SYDNEY -- Australia's central bank governor Glenn Stevens Saturday urged politicians to work together to address the growing gap between fiscal spending and revenue, as the government battles to push through massive budget cuts.

In a rare newspaper interview, Stevens told The Australian “financial markets might not be so forgiving as they are now” if the country did not start to manage its budget “in a measured way.”

The Reserve Bank governor's comments followed a chaotic week in Australia's upper house that saw the conservative government's attempt to repeal a carbon tax fail when a minor party withdrew its support.

The government needs the backing of minor party senators to pass the repeal as well as support the spending cuts it has planned to bring the budget under control.

Stevens said while Australians have supported recent spending plans for education and disability, “we didn't actually vote for the revenue to fund them just yet and so that's the kind of fundamental issue that will emerge more clearly in a few years time.”

“The main point simply is there is a medium-term issue which will grow if it's not addressed.

“And it would be best to be agreeing on measures now that will address it over time, rather than let it fester and be faced with more genuinely draconian measures at some later day.”

The Labor and Greens opposition parties have criticized the governing Liberal Party for the tough budget measures that cut back on welfare and spending.

Thousands of people across Australia have also taken part in rallies protesting against the budget.

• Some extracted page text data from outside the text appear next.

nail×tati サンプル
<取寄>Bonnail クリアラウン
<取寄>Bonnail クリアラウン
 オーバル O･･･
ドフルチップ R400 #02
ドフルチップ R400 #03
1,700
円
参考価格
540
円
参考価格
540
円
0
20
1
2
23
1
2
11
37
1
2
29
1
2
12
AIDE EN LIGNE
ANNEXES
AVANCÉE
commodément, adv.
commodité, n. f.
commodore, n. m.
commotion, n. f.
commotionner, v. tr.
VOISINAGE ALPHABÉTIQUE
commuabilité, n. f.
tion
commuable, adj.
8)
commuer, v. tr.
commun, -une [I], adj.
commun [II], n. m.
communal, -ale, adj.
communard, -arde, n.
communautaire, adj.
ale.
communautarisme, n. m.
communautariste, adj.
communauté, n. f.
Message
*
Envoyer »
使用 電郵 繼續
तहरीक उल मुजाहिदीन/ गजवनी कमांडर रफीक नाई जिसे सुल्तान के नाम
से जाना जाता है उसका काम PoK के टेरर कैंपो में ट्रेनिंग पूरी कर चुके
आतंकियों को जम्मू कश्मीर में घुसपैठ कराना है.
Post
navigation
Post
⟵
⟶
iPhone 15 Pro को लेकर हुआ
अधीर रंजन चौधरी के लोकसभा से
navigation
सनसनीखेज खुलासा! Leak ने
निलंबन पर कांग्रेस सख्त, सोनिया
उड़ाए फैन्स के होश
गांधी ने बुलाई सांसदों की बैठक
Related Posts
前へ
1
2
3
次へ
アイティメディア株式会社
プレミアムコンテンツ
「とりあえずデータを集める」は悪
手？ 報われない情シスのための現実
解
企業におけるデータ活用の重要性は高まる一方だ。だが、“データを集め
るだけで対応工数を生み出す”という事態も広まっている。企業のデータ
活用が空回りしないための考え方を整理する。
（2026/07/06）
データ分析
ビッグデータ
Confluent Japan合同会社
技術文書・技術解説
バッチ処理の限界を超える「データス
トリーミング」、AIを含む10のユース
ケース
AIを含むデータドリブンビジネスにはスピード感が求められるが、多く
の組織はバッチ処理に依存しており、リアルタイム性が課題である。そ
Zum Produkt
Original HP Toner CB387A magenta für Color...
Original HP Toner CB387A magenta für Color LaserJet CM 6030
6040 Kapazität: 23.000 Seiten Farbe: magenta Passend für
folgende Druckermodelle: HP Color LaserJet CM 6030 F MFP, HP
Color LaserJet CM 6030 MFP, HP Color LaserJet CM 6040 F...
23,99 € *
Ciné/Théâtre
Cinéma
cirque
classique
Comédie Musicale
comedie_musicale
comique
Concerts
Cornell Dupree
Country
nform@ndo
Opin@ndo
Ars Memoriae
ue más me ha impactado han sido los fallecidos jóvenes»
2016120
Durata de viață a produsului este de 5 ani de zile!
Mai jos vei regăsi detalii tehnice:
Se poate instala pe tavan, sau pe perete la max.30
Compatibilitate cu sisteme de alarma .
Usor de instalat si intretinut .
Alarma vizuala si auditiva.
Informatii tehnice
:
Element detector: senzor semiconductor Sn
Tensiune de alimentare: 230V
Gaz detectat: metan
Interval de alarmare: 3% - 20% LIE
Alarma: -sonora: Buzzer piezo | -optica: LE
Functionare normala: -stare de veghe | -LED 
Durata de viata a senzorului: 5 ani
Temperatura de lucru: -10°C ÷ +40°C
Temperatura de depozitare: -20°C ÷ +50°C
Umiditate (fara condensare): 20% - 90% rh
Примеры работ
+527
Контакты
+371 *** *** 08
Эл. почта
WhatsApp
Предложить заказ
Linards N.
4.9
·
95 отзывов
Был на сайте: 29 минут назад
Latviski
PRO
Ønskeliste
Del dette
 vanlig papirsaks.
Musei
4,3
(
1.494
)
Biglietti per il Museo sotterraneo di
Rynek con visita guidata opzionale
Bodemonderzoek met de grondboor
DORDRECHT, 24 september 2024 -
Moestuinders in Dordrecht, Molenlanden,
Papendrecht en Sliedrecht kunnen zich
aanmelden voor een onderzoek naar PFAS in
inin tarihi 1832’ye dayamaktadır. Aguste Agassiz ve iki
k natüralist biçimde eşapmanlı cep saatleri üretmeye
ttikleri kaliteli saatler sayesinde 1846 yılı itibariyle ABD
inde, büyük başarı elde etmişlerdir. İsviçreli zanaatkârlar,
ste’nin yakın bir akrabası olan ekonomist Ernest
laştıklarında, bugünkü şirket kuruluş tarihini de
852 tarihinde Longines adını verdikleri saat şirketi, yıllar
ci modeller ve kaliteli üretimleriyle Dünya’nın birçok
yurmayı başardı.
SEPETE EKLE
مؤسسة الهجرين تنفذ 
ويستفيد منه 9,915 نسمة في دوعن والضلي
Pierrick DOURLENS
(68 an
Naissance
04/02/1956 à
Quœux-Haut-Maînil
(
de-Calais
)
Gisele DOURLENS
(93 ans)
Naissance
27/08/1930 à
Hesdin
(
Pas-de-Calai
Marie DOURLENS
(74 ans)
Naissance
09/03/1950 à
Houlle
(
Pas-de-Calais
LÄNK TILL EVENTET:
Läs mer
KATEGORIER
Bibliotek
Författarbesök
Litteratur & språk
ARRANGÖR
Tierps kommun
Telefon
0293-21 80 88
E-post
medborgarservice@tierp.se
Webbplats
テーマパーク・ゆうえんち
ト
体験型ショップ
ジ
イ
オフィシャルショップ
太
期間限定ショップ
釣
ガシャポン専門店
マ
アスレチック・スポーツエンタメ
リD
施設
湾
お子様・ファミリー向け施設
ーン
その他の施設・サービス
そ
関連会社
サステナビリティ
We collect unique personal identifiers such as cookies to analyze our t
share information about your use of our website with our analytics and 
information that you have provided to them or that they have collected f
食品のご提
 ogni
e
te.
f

Prime Minister Tony Abbott defended his maiden budget Saturday and told a party conference he was “not put off by a bad headline and one or two parliamentary difficulties.”

The Reserve Bank has kept interest rates on hold at a record low of 2.5 percent since August to support an economy exiting an unprecedented boom in the mining sector, which has helped Australia to avoid a recession for more than two decades.

Stevens also warned against complacency about the extended period of growth, saying Australia was not a “miracle economy.”

“It's a myth really that this economy doesn't have downturns, we do have them, we will have them,” he said.

“We should be doing what we can to give us the chance (that) the future downturns are short and shallow.”